Automate business processes

Event stream processing can make sense of vast amounts of data arriving at great velocity into your business to help filter out what’s important so you can automate processes. In fact, in a recent HBR survey, building more intelligence and automation into business processes was cited by 80% of respondents as very important to the success of their enterprise. 

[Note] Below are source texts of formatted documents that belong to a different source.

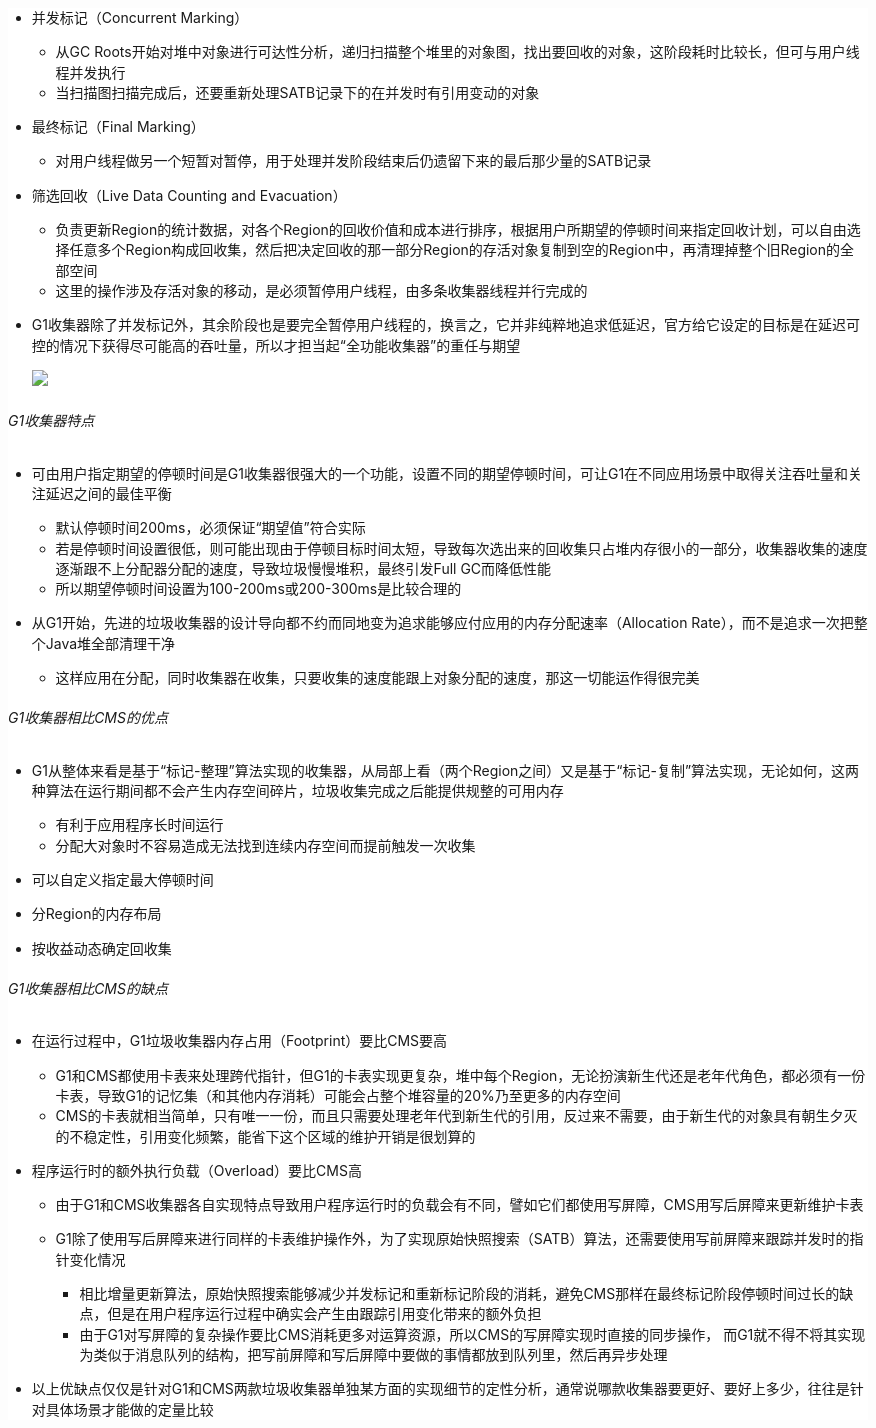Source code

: - 并发标记（Concurrent Marking）

  - 从GC Roots开始对堆中对象进行可达性分析，递归扫描整个堆里的对象图，找出要回收的对象，这阶段耗时比较长，但可与用户线程并发执行
  - 当扫描图扫描完成后，还要重新处理SATB记录下的在并发时有引用变动的对象

- 最终标记（Final Marking）

  - 对用户线程做另一个短暂对暂停，用于处理并发阶段结束后仍遗留下来的最后那少量的SATB记录

- 筛选回收（Live Data Counting and Evacuation）

  - 负责更新Region的统计数据，对各个Region的回收价值和成本进行排序，根据用户所期望的停顿时间来指定回收计划，可以自由选择任意多个Region构成回收集，然后把决定回收的那一部分Region的存活对象复制到空的Region中，再清理掉整个旧Region的全部空间
  - 这里的操作涉及存活对象的移动，是必须暂停用户线程，由多条收集器线程并行完成的
- G1收集器除了并发标记外，其余阶段也是要完全暂停用户线程的，换言之，它并非纯粹地追求低延迟，官方给它设定的目标是在延迟可控的情况下获得尽可能高的吞吐量，所以才担当起“全功能收集器”的重任与期望
  
  ![](http://wx4.sinaimg.cn/large/008aQ1h9ly1ghzyvezb1bj30ti07aq3p.jpg)

###### G1收集器特点

- 可由用户指定期望的停顿时间是G1收集器很强大的一个功能，设置不同的期望停顿时间，可让G1在不同应用场景中取得关注吞吐量和关注延迟之间的最佳平衡

  - 默认停顿时间200ms，必须保证“期望值”符合实际
  - 若是停顿时间设置很低，则可能出现由于停顿目标时间太短，导致每次选出来的回收集只占堆内存很小的一部分，收集器收集的速度逐渐跟不上分配器分配的速度，导致垃圾慢慢堆积，最终引发Full GC而降低性能
  - 所以期望停顿时间设置为100-200ms或200-300ms是比较合理的

- 从G1开始，先进的垃圾收集器的设计导向都不约而同地变为追求能够应付应用的内存分配速率（Allocation Rate），而不是追求一次把整个Java堆全部清理干净

  - 这样应用在分配，同时收集器在收集，只要收集的速度能跟上对象分配的速度，那这一切能运作得很完美

###### G1收集器相比CMS的优点

- G1从整体来看是基于“标记-整理”算法实现的收集器，从局部上看（两个Region之间）又是基于“标记-复制”算法实现，无论如何，这两种算法在运行期间都不会产生内存空间碎片，垃圾收集完成之后能提供规整的可用内存

  - 有利于应用程序长时间运行
  - 分配大对象时不容易造成无法找到连续内存空间而提前触发一次收集

- 可以自定义指定最大停顿时间
- 分Region的内存布局
- 按收益动态确定回收集

###### G1收集器相比CMS的缺点

- 在运行过程中，G1垃圾收集器内存占用（Footprint）要比CMS要高

  - G1和CMS都使用卡表来处理跨代指针，但G1的卡表实现更复杂，堆中每个Region，无论扮演新生代还是老年代角色，都必须有一份卡表，导致G1的记忆集（和其他内存消耗）可能会占整个堆容量的20%乃至更多的内存空间
  - CMS的卡表就相当简单，只有唯一一份，而且只需要处理老年代到新生代的引用，反过来不需要，由于新生代的对象具有朝生夕灭的不稳定性，引用变化频繁，能省下这个区域的维护开销是很划算的

- 程序运行时的额外执行负载（Overload）要比CMS高

  - 由于G1和CMS收集器各自实现特点导致用户程序运行时的负载会有不同，譬如它们都使用写屏障，CMS用写后屏障来更新维护卡表
  - G1除了使用写后屏障来进行同样的卡表维护操作外，为了实现原始快照搜索（SATB）算法，还需要使用写前屏障来跟踪并发时的指针变化情况

    - 相比增量更新算法，原始快照搜索能够减少并发标记和重新标记阶段的消耗，避免CMS那样在最终标记阶段停顿时间过长的缺点，但是在用户程序运行过程中确实会产生由跟踪引用变化带来的额外负担
    - 由于G1对写屏障的复杂操作要比CMS消耗更多对运算资源，所以CMS的写屏障实现时直接的同步操作， 而G1就不得不将其实现为类似于消息队列的结构，把写前屏障和写后屏障中要做的事情都放到队列里，然后再异步处理

- 以上优缺点仅仅是针对G1和CMS两款垃圾收集器单独某方面的实现细节的定性分析，通常说哪款收集器要更好、要好上多少，往往是针对具体场景才能做的定量比较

As you can see in the diagram below, the example we used is with data streaming into a bank to show how event stream processing can help automate processes. It works like this: 

  1. Data streams in at high velocity and high volume (millions of events)
  2. Data goes through event stream processing (ESP)
  3. AI/ML are used to decipher patterns, trends, and anomalies
  4. From there, depending on what the event is, the system can be set up to automatically run certain actions

For instance, if it’s a small fraudulent event, you might just invoke a BPM process to alert the user. If it’s a larger one, you might set up the system to send a text automatically to the user. If it’s a really large event, you might invoke the CRM to put a freeze on the account. 

Event stream processing allows users to automate actions based on events happening within the organization. This could be used to improve operations, advise on how best to engage with customers at any given moment or even to take steps to mitigate potential risk. Basically, event stream processing coupled with AI/ML, is a way to parse through all of your data fast enough to detect patterns and automate actions. 

Apache Kafka for streaming data

Currently, Apache Kafka is the most popular tool for streaming data. We can use that streaming data to turn that data into action. That’s why we designed TIBCO event processing to work with Apache Kafka in a simple to use, point and click deployment.

TIBCO event streaming architecture enables responsiveness to match the velocity of your business. And it’s a smart and aware solution that learns and adjusts to circumstances. TIBCO provides the complete end-to-end solution. From commercial support for Apache Kafka, to open source tools like Project Flogo that provide integration flows, stream processing and a business rules engine to embed machine learning models to quickly turn streaming data into action.